Tous se levèrent, quelques-uns pour s’entremettre dans la querelle, la plupart pour éviter d’en être trop près.
– Arrêtez, fous que vous êtes! s’écria George en se mettant devant le baron, qui se trouvait le plus près de lui. Deux amis doivent-ils se battre pour une misérable femmelette?
– Une bouteille jetée à la tête vaut un soufflet, dit froidement Béville. Allons, chevalier, mon ami, flamberge [29] au vent!
– Franc jeu! franc jeu! faites place! s’écrièrent presque tous les convives.
– Holà! Jeannot, ferme la porte, dit nonchalamment l’hôte du More, habitué à voir des scènes semblables; si les archers passaient, cela pourrait interrompre ces gentilshommes et nuire à la maison.
– Vous battrez-vous dans une salle à manger comme des lansquenets [30] ivres? poursuivit George, qui voulait gagner du temps; attendez au moins à demain.
– À demain, soit, dit Rheincy.
Et il fit le mouvement de remettre son épée dans le fourreau.

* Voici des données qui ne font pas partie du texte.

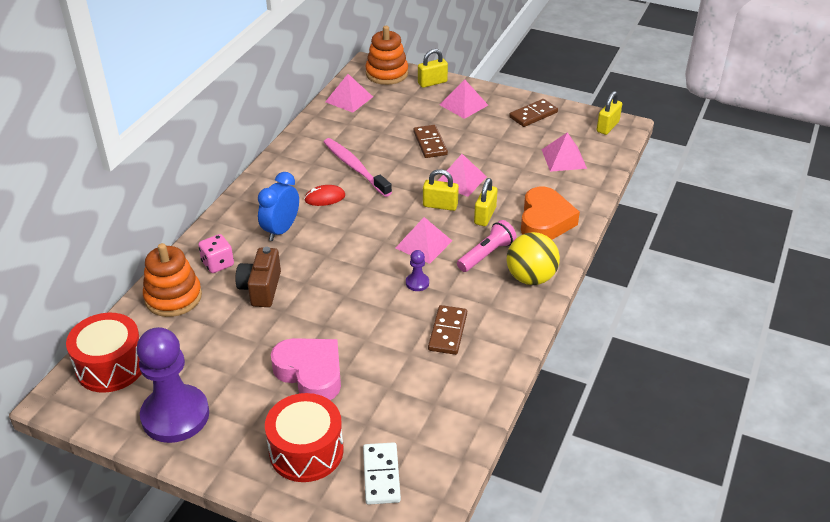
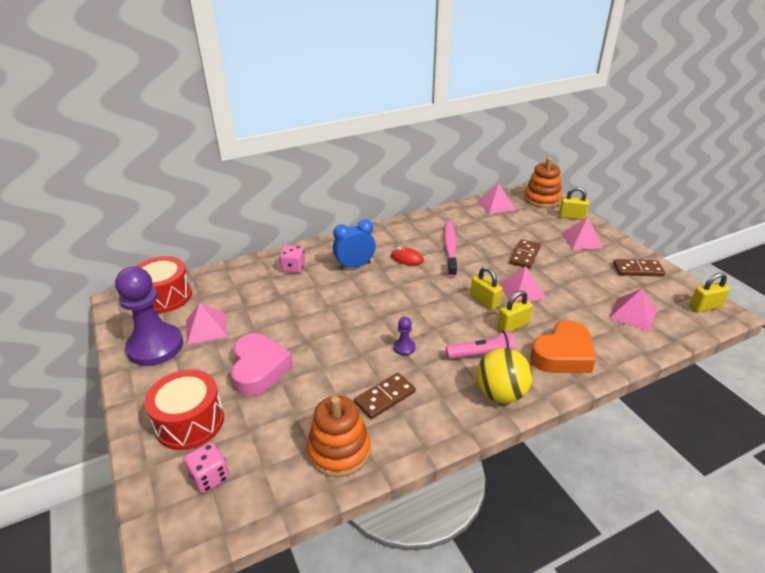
camera: 40 degrees right, 5 degrees down
(173, 297) = (245, 275): orange stacking toy -> orange stacking toy (339, 450)
(261, 289) = (298, 296): brown camera -> none
(381, 475) = (210, 477): white domino -> pink dice
(423, 244) = (441, 322): pink pyramid -> pink pyramid (206, 328)

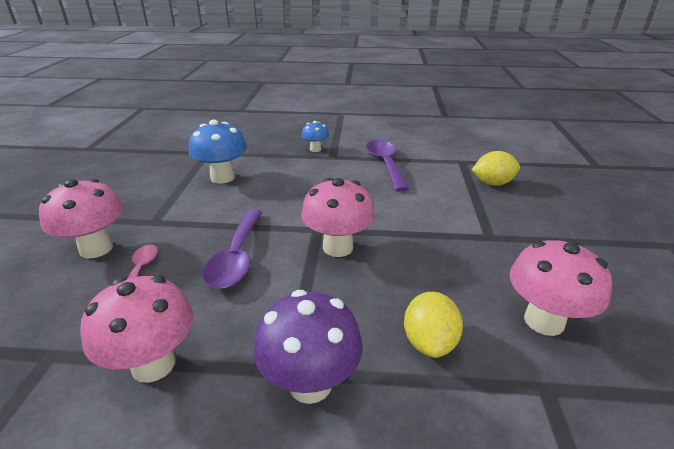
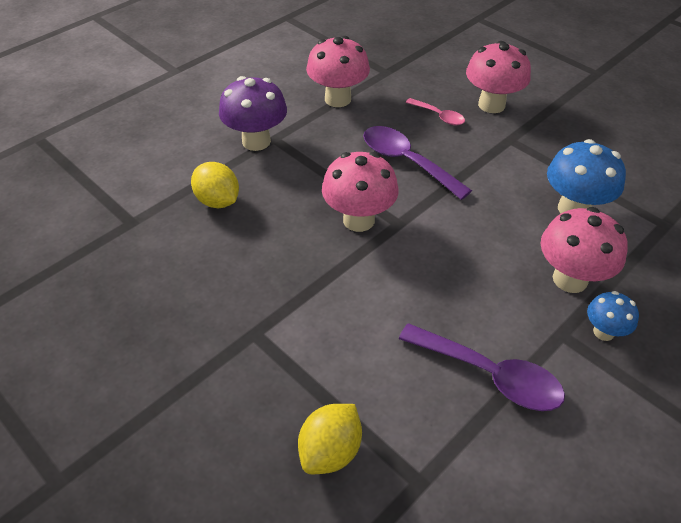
camera: 130 degrees right, 15 degrees up
(544, 321) = (154, 269): pink mushroom -> pink mushroom (570, 279)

– Il a peur, notre petit chevalier, dit Vaudreuil.
Aussitôt Rheincy, écartant tous ceux qui se trouvaient sur son passage, s’élança sur son ennemi. Tous deux s’attaquèrent avec fureur; mais Vaudreuil avait eu le temps de rouler avec soin une serviette autour de son bras gauche, et il s’en servait avec adresse pour parer les coups de taille [31]; tandis que Rheincy, qui avait négligé une semblable précaution, reçut une blessure à la main gauche dès les premières passes. Cependant il ne laissait pas de combattre avec courage, appelant son laquais et lui demandant son poignard. Béville arrêta le laquais, prétendant que Vaudreuil n’ayant pas de poignard, son adversaire ne devait pas en avoir non plus. Quelques amis du chevalier réclamèrent; des paroles fort aigres furent échangées, et sans doute le duel se fût changé en une escarmouche, si Vaudreuil n’y eût mis fin en renversant son adversaire frappé d’un coup dangereux à la poitrine. Il mit promptement le pied sur l’épée de Rheincy pour l’empêcher de la ramasser, et leva la sienne pour lui donner le coup de grâce. Les lois du duel permettaient cette atrocité.